Structured diff data:
= Beginning of Section =

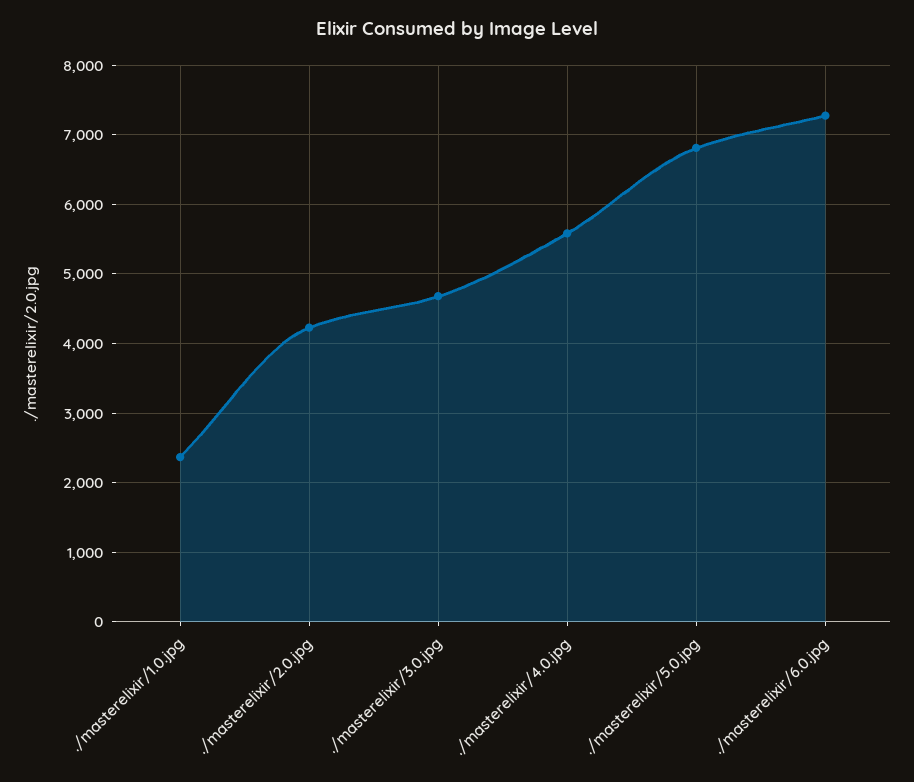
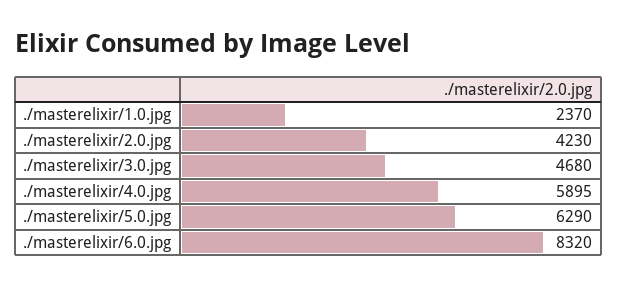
  {
    "./masterelixir/1.0.jpg": 2370,
    "./masterelixir/2.0.jpg": 4230,
    "./masterelixir/3.0.jpg": 4680,
-   "./masterelixir/4.0.jpg": 5600,
+   "./masterelixir/4.0.jpg": 5895,
-   "./masterelixir/5.0.jpg": 6800,
+   "./masterelixir/5.0.jpg": 6290,
-   "./masterelixir/6.0.jpg": 7300
+   "./masterelixir/6.0.jpg": 8320
  }

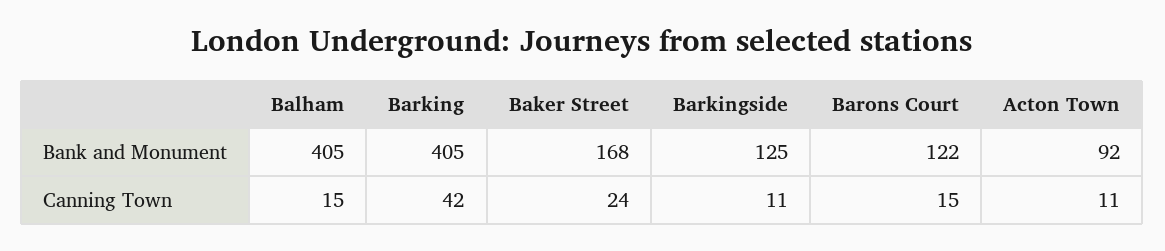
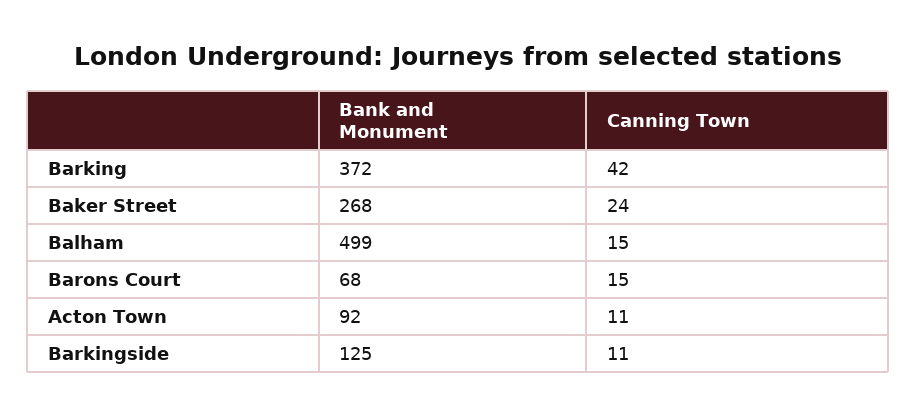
  {
    "Balham": {
-     "Bank and Monument": 405,
+     "Bank and Monument": 499,
      "Canning Town": 15
    },
    "Barking": {
-     "Bank and Monument": 405,
+     "Bank and Monument": 372,
      "Canning Town": 42
    },
    "Baker Street": {
-     "Bank and Monument": 168,
+     "Bank and Monument": 268,
      "Canning Town": 24
    },
    "Barkingside": {
      "Bank and Monument": 125,
      "Canning Town": 11
    },
    "Barons Court": {
-     "Bank and Monument": 122,
+     "Bank and Monument": 68,
      "Canning Town": 15
    },
    "Acton Town": {
      "Bank and Monument": 92,
      "Canning Town": 11
    }
  }

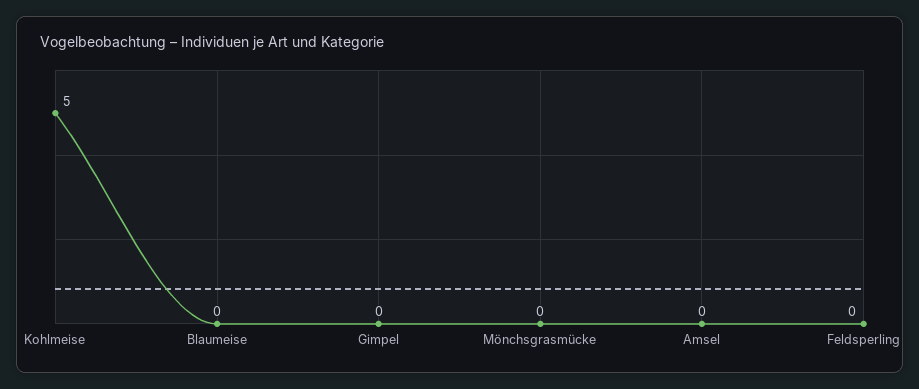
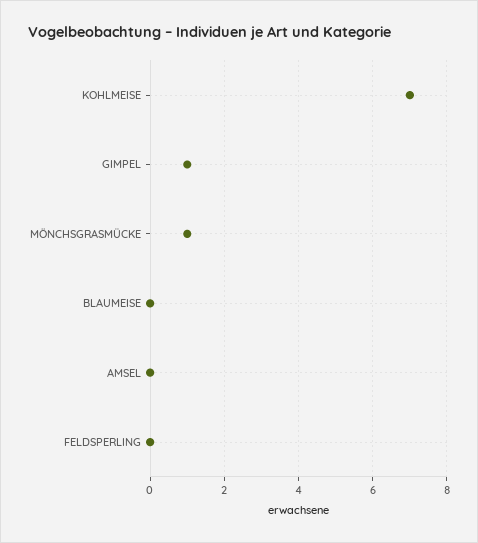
  {
-   "Kohlmeise": 5,
+   "Kohlmeise": 7,
    "Blaumeise": 0,
-   "Gimpel": 0,
+   "Gimpel": 1,
-   "Mönchsgrasmücke": 0,
+   "Mönchsgrasmücke": 1,
    "Amsel": 0,
    "Feldsperling": 0
  }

= End of Section =

*WHAT NEEDS TO BE DONE*. Leaving images out, please output every line of the data exactly.

*SOLUTION*.
  {
    "./masterelixir/1.0.jpg": 2370,
    "./masterelixir/2.0.jpg": 4230,
    "./masterelixir/3.0.jpg": 4680,
-   "./masterelixir/4.0.jpg": 5600,
+   "./masterelixir/4.0.jpg": 5895,
-   "./masterelixir/5.0.jpg": 6800,
+   "./masterelixir/5.0.jpg": 6290,
-   "./masterelixir/6.0.jpg": 7300
+   "./masterelixir/6.0.jpg": 8320
  }

  {
    "Balham": {
-     "Bank and Monument": 405,
+     "Bank and Monument": 499,
      "Canning Town": 15
    },
    "Barking": {
-     "Bank and Monument": 405,
+     "Bank and Monument": 372,
      "Canning Town": 42
    },
    "Baker Street": {
-     "Bank and Monument": 168,
+     "Bank and Monument": 268,
      "Canning Town": 24
    },
    "Barkingside": {
      "Bank and Monument": 125,
      "Canning Town": 11
    },
    "Barons Court": {
-     "Bank and Monument": 122,
+     "Bank and Monument": 68,
      "Canning Town": 15
    },
    "Acton Town": {
      "Bank and Monument": 92,
      "Canning Town": 11
    }
  }

  {
-   "Kohlmeise": 5,
+   "Kohlmeise": 7,
    "Blaumeise": 0,
-   "Gimpel": 0,
+   "Gimpel": 1,
-   "Mönchsgrasmücke": 0,
+   "Mönchsgrasmücke": 1,
    "Amsel": 0,
    "Feldsperling": 0
  }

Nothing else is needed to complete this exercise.